Citation : 2021 Latest Caselaw 24434 Mad
Judgement Date : 13 December, 2021
W.P.Nos.3628 to 3632 of 2018
IN THE HIGH COURT OF JUDICATURE AT MADRAS
DATED: 13.12.2021
CORAM
THE HON'BLE MR. JUSTICE KRISHNAN RAMASAMY
W.P.Nos.3628 of 3632 of 2018
W.P.No.3628 of 2018
Jhon ...Petitioner
Vs
1.The General Manager - REPCO Bank,
Having its Registered Office at
No.33, North Usman Road,
T.Nagar, Chennai -17.
2.The Branch Manager,
Dharmapuri Branch,
1/15A-1, Salem Main Road,
Bharathipuram
Dhamapuri -5. ... Respondents
Prayer Writ Petition filed under Section 226 of the Constitution of India,
prayed for the issuance of Writ of Mandamus, directing the respondents to close
the mortgage loan in SLB 147 and consequently to return all the original
documents based on the representation dated 14.08.2017.
1/15
https://www.mhc.tn.gov.in/judis
W.P.Nos.3628 to 3632 of 2018
For Petitioner : No Appearance
For Respondents : Mr.A.Ilangovan
ORDER
These Writ Petitions have been filed, for the issuance of Writ of
Mandamus, directing the respondents to close the mortgage loan in SLB 147,
SLB 152, SLB, 162, MSL 21 & MSL 26 and consequently to return all the
original documents based on the representation dated 14.08.2017.
2.When the matter was taken up for hearing today, there is no
representation on behalf of the petitioners.

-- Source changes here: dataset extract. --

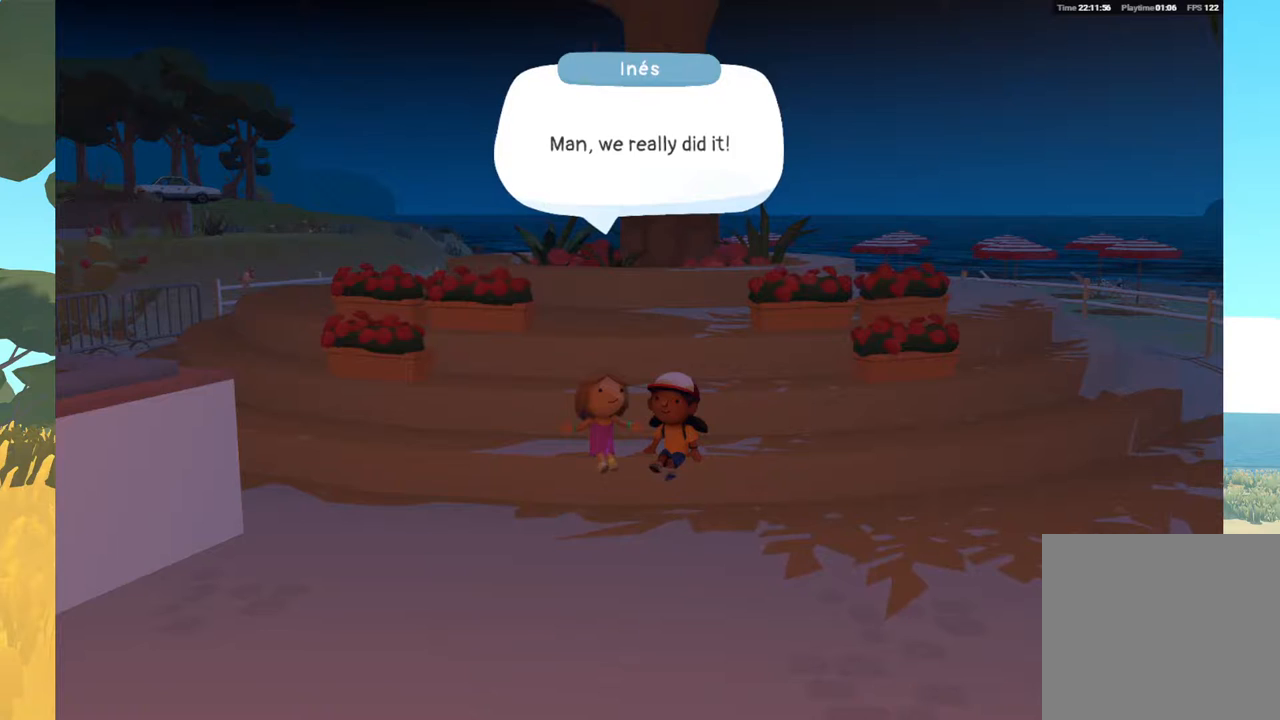
{"buttons": [], "left_stick": "center", "right_stick": "center", "events": [[67, "A", "up"]]}
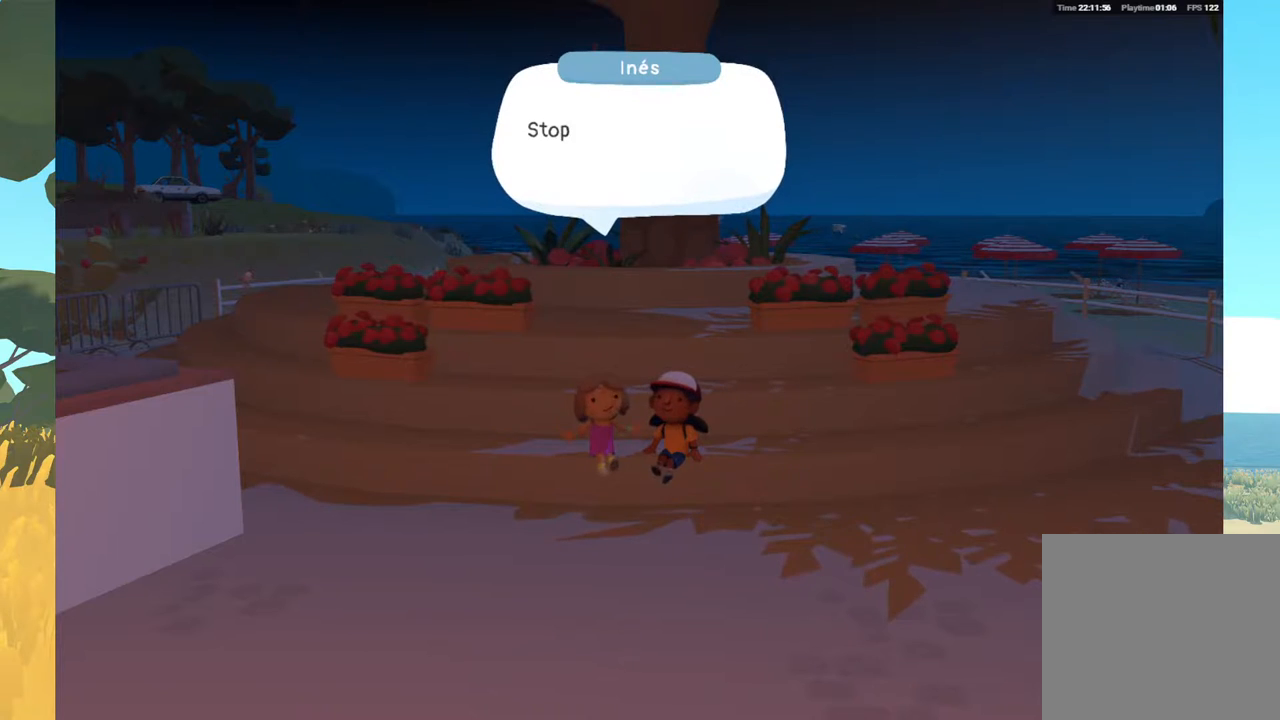
{"buttons": [], "left_stick": "center", "right_stick": "center", "events": [[200, "A", "down"], [417, "A", "up"]]}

3.The learned counsel appearing for the respondents submitted that the
respondents in the present Writ Petition is the Multi Cooperative Society,
therefore, the Writ Petition will not lie against the respondents. He further
submitted that in the case of S.P.Ganesan vs. The Authorised Officer, REPCO
Bank, reported in 2021 5 CTC 517, the Hon'ble First Bench of this Court held
that the respondents herein is not a Government Organisation.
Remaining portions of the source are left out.